'''
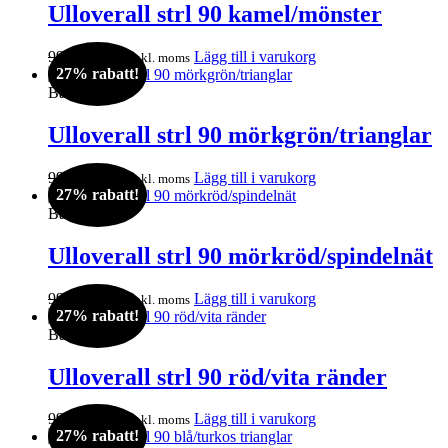
995kr.
729kr.
Ulloverall strl 90 kamel/mönster
Det
Det
995
kr
729
kr
Lägg till i varukorg
inkl. moms
27% rabatt!
ursprungliga
nuvarande
priset
priset
Barn
var:
är:
995kr.
729kr.
Ulloverall strl 90 mörkgrön/trianglar
Det
Det
995
kr
729
kr
Lägg till i varukorg
inkl. moms
27% rabatt!
ursprungliga
nuvarande
priset
priset
Barn
var:
är:
995kr.
729kr.
Ulloverall strl 90 mörkröd/spindelnät
Det
Det
995
kr
729
kr
Lägg till i varukorg
inkl. moms
27% rabatt!
ursprungliga
nuvarande
priset
priset
Barn
var:
är:
995kr.
729kr.
Ulloverall strl 90 röd/vita ränder
Det
Det
995
kr
729
kr
Lägg till i varukorg
inkl. moms
27% rabatt!
ursprungliga
nuvarande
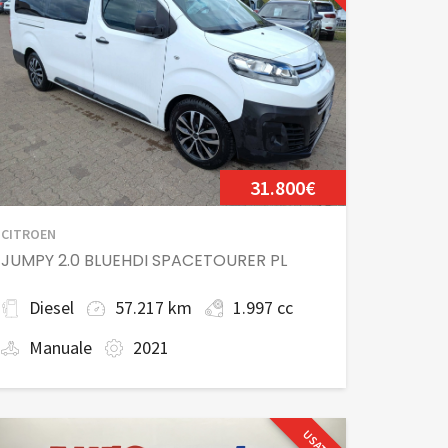
31.800€
CITROEN
JUMPY 2.0 BLUEHDI SPACETOURER PL
Diesel
57.217 km
1.997 cc
Manuale
2021
USATO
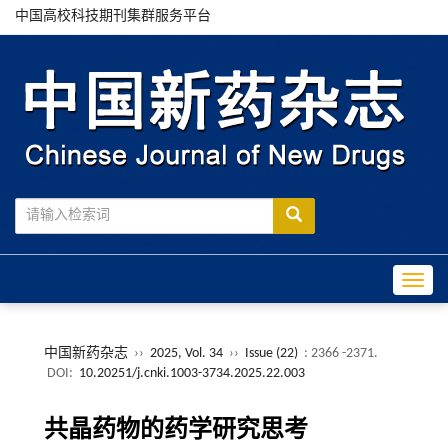
中国高校科技期刊集群服务平台
Toggle
中国新药杂志
››
2025, Vol. 34
››
Issue (22)
: 2366 -2371.
DOI:
10.20251/j.cnki.1003-3734.2025.22.003
共晶药物的药学研究思考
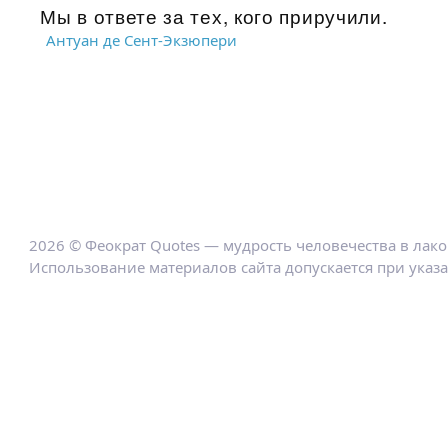
Мы в ответе за тех, кого приручили.
Антуан де Сент-Экзюпери
2026 © Феократ Quotes — мудрость человечества в лак
Использование материалов сайта допускается при указ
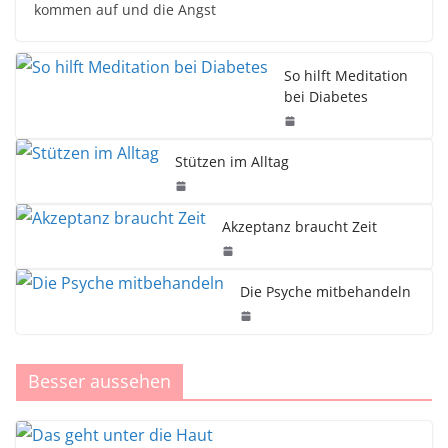
kommen auf und die Angst
So hilft Meditation
bei Diabetes
Stützen im Alltag
Akzeptanz braucht Zeit
Die Psyche mitbehandeln
Besser aussehen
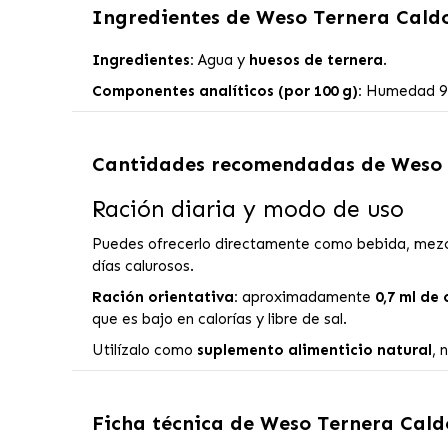
Ingredientes de
Weso Ternera Caldo
Ingredientes:
Agua y
huesos de ternera
.
Componentes analíticos (por 100 g):
Humedad 97%
Cantidades recomendadas de
Weso 
Ración diaria y modo de uso
Puedes ofrecerlo directamente como bebida, mezcl
días calurosos.
Ración orientativa:
aproximadamente
0,7 ml de
que es bajo en calorías y libre de sal.
Utilízalo como
suplemento alimenticio natural
, 
Ficha técnica de
Weso Ternera Cald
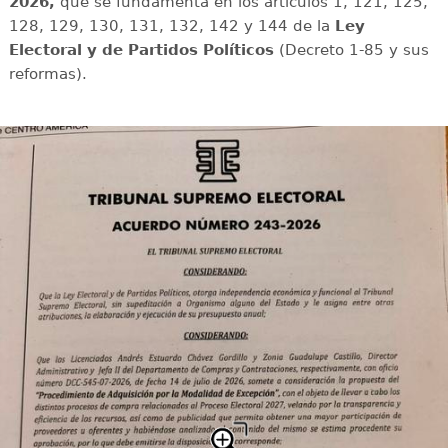
2026,
que se fundamenta en los artículos 1, 121, 125,
128, 129, 130, 131, 132, 142 y 144 de la
Ley
Electoral y de Partidos Políticos
(Decreto 1-85 y sus
reformas).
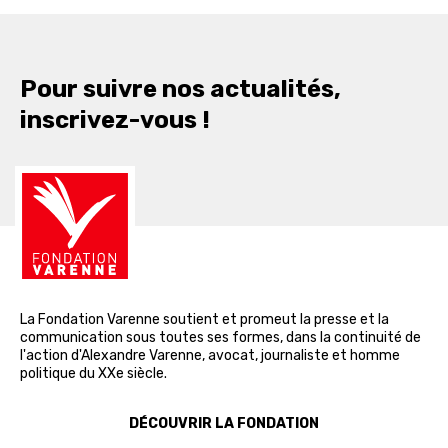
Pour suivre nos actualités,
inscrivez-vous !
La Fondation Varenne soutient et promeut la presse et la
communication sous toutes ses formes, dans la continuité de
l'action d'Alexandre Varenne, avocat, journaliste et homme
politique du XXe siècle.
DÉCOUVRIR LA FONDATION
'''
§ WHAT THE TASK ASKS: Everything in the entries except the images must be copied exactly.

§ THE COMPLETED TASK:
995kr.
729kr.
Ulloverall strl 90 kamel/mönster
Det
Det
995
kr
729
kr
Lägg till i varukorg
inkl. moms
27% rabatt!
ursprungliga
nuvarande
priset
priset
Barn
var:
är:
995kr.
729kr.
Ulloverall strl 90 mörkgrön/trianglar
Det
Det
995
kr
729
kr
Lägg till i varukorg
inkl. moms
27% rabatt!
ursprungliga
nuvarande
priset
priset
Barn
var:
är:
995kr.
729kr.
Ulloverall strl 90 mörkröd/spindelnät
Det
Det
995
kr
729
kr
Lägg till i varukorg
inkl. moms
27% rabatt!
ursprungliga
nuvarande
priset
priset
Barn
var:
är:
995kr.
729kr.
Ulloverall strl 90 röd/vita ränder
Det
Det
995
kr
729
kr
Lägg till i varukorg
inkl. moms
27% rabatt!
ursprungliga
nuvarande
31.800€
CITROEN
JUMPY 2.0 BLUEHDI SPACETOURER PL
Diesel
57.217 km
1.997 cc
Manuale
2021
USATO
中国高校科技期刊集群服务平台
Toggle
中国新药杂志
››
2025, Vol. 34
››
Issue (22)
: 2366 -2371.
DOI:
10.20251/j.cnki.1003-3734.2025.22.003
共晶药物的药学研究思考
Мы в ответе за тех, кого приручили.
Антуан де Сент-Экзюпери
2026 © Феократ Quotes — мудрость человечества в лак
Использование материалов сайта допускается при указ
kommen auf und die Angst
So hilft Meditation
bei Diabetes
Stützen im Alltag
Akzeptanz braucht Zeit
Die Psyche mitbehandeln
Besser aussehen
Ingredientes de
Weso Ternera Caldo
Ingredientes:
Agua y
huesos de ternera
.
Componentes analíticos (por 100 g):
Humedad 97%
Cantidades recomendadas de
Weso 
Ración diaria y modo de uso
Puedes ofrecerlo directamente como bebida, mezcl
días calurosos.
Ración orientativa:
aproximadamente
0,7 ml de
que es bajo en calorías y libre de sal.
Utilízalo como
suplemento alimenticio natural
, 
Ficha técnica de
Weso Ternera Cald
2026,
que se fundamenta en los artículos 1, 121, 125,
128, 129, 130, 131, 132, 142 y 144 de la
Ley
Electoral y de Partidos Políticos
(Decreto 1-85 y sus
reformas).
Pour suivre nos actualités,
inscrivez-vous !
La Fondation Varenne soutient et promeut la presse et la
communication sous toutes ses formes, dans la continuité de
l'action d'Alexandre Varenne, avocat, journaliste et homme
politique du XXe siècle.
DÉCOUVRIR LA FONDATION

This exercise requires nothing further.